15. The one or more non-transitory computer-readable media of claim 6, wherein the first set of metrics or the second set of metrics includes one or more of: a maximum output metric, a minimum output metric, an average output metric, an input rate, and output rate, a lag rate, a consumption rate, a first number of events associated with a first data source, or a second number of events associated with a second data source.

16. The one or more non-transitory computer-readable media of claim 6, wherein the first data is received from one of: an event-based message queue, a service, or a third-party queue.

17. A computer-implemented method comprising:

inputting, into a multimodal large language model (m-LLM), first data associated with one of: a data stream, a byte slice, or a byte array, the first data including:

first image data representing a first set of metrics associated with a computing device over a first time period, and

second image data representing a second set of metrics associated with the computing device over the first time period;

determining, by the m-LLM, a context between a first metric of the first set of metrics and a second metric of the second set of metrics based at least in part on comparing the first metric and the second metric to a metric threshold;

determining, by the m-LLM, semantic information describing a function or a meaning of the first image data or the second image data; and

storing the context and the semantic information as stored data in a storage device for access by the computing device at a later time, the computing device configured to determine presence of a malicious event in third data based at least in part on the stored data.

18. The computer-implemented method of claim 17, wherein:

the first image data represents a first graph,

the second image data represents a second graph,

and determining the context between the first metric of the first set of metrics and a second metric of the second set of metrics comprises:

determining that the first metric exceeds a first metric threshold for a time period;

determining that the second metric exceeds a second metric threshold for the time period; and

outputting a value indicating that the first metric of the first graph is related to the second metric of the second graph.
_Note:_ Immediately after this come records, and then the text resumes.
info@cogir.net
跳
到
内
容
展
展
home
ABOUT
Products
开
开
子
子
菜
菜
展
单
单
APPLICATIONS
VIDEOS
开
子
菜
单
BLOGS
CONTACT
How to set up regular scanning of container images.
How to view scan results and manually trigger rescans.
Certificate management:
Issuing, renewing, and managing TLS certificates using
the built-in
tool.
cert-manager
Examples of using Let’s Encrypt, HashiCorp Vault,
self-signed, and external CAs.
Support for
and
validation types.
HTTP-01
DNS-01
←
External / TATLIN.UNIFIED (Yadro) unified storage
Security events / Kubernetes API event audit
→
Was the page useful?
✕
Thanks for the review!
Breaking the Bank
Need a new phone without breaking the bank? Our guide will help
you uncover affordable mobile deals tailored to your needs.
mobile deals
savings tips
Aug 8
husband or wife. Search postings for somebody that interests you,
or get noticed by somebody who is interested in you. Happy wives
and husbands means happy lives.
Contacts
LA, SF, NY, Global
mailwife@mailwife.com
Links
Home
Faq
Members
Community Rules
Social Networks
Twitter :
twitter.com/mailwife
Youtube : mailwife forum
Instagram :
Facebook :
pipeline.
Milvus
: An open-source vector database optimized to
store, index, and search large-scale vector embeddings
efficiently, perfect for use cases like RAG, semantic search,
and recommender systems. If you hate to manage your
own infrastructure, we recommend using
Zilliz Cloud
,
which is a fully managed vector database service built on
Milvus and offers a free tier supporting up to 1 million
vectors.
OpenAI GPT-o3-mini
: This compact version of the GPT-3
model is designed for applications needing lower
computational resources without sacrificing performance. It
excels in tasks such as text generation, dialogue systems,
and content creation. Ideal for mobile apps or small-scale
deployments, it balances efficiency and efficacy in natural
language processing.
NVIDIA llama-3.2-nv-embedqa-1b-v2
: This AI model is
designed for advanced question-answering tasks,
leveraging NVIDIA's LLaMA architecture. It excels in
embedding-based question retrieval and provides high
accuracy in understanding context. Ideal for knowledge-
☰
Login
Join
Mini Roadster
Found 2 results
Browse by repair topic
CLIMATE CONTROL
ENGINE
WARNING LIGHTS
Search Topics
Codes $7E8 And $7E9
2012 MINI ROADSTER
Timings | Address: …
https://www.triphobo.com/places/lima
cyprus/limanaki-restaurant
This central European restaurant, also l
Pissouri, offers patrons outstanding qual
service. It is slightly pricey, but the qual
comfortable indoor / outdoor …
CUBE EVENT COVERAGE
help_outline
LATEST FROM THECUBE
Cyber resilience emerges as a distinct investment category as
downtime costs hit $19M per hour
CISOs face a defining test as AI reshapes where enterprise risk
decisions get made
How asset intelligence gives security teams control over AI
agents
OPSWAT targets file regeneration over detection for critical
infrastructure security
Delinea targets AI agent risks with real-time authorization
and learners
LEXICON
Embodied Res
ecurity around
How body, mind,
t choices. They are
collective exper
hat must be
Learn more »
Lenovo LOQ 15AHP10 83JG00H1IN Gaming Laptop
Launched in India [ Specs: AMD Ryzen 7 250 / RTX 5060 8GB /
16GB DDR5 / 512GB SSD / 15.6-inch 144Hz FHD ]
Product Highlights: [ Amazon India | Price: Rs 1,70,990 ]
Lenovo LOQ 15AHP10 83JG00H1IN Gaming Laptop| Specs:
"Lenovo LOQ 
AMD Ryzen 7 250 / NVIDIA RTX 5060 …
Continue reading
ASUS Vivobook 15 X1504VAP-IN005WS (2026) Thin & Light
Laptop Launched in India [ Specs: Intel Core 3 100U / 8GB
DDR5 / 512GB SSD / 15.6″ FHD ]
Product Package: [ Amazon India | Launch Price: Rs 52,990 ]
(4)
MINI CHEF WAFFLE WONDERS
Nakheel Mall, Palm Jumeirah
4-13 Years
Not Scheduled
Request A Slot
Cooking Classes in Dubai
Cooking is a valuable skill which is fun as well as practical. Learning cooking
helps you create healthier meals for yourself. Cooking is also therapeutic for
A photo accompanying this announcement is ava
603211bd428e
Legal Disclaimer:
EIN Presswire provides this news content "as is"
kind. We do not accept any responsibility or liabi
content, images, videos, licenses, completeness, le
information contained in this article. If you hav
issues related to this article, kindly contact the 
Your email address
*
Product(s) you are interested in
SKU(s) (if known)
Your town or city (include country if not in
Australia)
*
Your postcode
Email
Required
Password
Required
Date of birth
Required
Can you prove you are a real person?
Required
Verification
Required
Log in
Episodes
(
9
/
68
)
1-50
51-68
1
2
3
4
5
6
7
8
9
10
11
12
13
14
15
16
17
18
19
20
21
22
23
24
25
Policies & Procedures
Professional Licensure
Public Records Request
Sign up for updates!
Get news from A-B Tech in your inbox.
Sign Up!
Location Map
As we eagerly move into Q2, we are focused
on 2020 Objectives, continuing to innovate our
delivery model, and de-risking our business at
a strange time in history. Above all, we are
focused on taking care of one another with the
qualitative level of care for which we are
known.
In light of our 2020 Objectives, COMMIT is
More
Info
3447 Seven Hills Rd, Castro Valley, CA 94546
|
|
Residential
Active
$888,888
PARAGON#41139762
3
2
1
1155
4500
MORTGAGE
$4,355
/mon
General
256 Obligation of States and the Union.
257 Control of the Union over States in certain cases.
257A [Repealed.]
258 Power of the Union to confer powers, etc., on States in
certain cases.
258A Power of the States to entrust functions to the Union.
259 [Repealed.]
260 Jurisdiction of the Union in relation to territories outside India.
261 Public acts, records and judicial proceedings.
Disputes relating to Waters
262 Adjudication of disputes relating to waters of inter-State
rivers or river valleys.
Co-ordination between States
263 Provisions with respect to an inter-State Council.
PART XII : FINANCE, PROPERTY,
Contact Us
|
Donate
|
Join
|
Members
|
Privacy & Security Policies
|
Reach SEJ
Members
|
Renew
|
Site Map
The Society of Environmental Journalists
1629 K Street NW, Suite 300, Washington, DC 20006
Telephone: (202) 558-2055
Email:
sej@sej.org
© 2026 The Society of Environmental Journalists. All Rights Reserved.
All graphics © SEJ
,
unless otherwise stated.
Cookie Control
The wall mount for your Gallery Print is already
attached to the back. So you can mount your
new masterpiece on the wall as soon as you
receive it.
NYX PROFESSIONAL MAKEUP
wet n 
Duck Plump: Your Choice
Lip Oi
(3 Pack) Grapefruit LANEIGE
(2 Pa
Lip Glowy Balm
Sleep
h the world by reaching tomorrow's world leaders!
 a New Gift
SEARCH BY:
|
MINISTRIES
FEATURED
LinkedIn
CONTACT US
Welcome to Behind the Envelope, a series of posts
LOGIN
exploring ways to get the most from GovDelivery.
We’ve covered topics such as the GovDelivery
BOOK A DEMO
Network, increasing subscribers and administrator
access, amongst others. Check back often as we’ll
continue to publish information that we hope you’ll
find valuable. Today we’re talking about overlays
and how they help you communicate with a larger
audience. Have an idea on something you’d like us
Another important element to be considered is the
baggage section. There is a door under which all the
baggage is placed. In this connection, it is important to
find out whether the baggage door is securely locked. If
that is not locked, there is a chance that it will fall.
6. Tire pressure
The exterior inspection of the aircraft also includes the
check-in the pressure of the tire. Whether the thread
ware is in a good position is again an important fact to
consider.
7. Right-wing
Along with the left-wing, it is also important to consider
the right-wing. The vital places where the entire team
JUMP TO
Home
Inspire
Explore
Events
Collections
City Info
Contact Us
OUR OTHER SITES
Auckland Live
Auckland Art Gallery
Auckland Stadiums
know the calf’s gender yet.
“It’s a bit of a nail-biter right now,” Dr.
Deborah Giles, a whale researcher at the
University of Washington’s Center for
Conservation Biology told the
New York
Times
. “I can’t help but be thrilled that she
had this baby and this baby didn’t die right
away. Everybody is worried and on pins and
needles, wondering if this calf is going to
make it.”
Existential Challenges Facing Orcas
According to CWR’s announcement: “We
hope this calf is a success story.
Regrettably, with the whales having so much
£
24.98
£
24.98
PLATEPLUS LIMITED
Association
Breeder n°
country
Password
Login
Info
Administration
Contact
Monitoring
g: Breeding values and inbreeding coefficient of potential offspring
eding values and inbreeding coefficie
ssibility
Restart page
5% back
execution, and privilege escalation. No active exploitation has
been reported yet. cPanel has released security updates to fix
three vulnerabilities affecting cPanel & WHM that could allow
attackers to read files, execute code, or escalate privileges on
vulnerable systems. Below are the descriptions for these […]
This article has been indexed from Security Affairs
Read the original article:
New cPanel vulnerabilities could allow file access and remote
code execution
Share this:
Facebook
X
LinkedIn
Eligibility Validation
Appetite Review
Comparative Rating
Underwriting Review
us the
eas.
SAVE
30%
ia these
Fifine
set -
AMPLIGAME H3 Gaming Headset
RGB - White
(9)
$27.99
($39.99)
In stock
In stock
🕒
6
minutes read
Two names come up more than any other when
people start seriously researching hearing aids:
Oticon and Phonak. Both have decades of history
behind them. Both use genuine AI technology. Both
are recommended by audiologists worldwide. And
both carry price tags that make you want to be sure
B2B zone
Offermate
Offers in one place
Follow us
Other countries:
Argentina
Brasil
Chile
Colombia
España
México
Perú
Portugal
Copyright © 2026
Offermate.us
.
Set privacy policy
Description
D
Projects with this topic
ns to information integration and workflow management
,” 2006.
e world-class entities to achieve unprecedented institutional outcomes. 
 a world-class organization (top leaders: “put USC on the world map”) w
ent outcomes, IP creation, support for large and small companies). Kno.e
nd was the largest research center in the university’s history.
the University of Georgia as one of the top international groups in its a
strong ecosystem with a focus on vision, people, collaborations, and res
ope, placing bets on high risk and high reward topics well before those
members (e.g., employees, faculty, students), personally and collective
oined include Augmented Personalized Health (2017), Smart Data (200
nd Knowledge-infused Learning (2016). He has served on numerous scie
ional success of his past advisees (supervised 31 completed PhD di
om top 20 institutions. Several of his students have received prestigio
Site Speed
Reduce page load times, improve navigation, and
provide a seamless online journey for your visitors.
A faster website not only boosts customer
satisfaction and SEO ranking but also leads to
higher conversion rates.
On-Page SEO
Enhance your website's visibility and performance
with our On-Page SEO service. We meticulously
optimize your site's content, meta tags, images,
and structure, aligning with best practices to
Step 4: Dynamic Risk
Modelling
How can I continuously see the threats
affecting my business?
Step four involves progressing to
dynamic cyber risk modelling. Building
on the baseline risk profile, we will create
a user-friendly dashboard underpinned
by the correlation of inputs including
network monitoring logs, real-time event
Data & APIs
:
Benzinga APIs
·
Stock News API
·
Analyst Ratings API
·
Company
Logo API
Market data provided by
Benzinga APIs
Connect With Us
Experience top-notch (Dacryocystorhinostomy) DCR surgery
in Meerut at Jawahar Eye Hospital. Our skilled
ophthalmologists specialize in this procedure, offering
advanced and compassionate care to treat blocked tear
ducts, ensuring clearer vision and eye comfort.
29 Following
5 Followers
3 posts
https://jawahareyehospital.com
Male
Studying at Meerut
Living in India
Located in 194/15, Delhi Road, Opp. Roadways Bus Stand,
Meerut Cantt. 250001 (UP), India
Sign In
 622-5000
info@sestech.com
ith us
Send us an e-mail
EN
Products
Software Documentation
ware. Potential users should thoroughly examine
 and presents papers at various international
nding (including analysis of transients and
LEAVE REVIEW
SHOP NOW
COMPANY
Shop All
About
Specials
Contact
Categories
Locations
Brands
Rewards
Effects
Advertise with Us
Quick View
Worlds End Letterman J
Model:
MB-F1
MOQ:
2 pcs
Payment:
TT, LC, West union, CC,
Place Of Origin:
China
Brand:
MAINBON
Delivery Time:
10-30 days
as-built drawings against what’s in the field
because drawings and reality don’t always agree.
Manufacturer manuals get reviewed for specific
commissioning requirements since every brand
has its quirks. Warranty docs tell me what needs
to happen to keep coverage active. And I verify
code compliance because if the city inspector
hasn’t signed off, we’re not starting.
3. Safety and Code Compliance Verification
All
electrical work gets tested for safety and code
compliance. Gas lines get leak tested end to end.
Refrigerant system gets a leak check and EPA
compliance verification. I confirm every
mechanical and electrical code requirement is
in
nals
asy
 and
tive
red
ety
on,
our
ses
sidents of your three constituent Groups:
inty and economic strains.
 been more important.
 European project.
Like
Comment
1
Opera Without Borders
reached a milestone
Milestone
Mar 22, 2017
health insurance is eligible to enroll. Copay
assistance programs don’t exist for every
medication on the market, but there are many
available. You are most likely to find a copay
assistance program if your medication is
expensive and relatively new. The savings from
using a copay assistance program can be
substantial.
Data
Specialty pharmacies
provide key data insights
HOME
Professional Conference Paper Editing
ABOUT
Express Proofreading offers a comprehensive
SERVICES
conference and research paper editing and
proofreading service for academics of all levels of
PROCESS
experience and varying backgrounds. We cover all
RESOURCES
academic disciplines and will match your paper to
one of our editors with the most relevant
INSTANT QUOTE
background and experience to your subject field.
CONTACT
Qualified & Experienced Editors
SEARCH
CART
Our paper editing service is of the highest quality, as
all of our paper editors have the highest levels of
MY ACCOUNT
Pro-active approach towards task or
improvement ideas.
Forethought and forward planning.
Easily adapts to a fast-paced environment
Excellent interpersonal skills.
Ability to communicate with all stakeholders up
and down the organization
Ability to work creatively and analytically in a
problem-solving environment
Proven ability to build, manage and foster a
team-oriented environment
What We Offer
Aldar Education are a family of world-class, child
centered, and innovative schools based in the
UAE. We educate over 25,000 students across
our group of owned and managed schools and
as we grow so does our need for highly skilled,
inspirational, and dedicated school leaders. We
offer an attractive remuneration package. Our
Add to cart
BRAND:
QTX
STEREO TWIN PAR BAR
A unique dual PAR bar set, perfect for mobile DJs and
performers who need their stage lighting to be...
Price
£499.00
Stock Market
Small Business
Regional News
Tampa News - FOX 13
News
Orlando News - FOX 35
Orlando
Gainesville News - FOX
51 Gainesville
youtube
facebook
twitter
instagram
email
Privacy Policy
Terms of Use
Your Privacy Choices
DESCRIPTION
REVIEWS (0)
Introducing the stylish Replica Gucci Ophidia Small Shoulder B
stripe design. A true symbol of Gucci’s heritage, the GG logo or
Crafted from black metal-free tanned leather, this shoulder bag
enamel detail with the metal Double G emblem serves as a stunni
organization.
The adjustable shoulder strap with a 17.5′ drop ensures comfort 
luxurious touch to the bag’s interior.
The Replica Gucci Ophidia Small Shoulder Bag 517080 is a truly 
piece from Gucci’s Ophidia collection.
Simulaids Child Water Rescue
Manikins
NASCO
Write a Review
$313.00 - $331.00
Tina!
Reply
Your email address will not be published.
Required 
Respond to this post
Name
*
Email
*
19. The computer-implemented method of claim 17, wherein the first image data represents a first graph, the second image data represents a second graph, and further comprising:

detecting text in one of: the first graph or the second graph, the text associated with an axis, a title, or a label of the first graph or the second graph,

wherein determining the context is further based at least in part on the text.

20. The computer-implemented method of claim 17, further comprising:

determining throughput or latency for a data source associated with the first data;

determining that the throughput or the latency exceeds a time threshold; and

determining the first image data or the second image data based at least in part on the throughput or the latency exceeding the time threshold.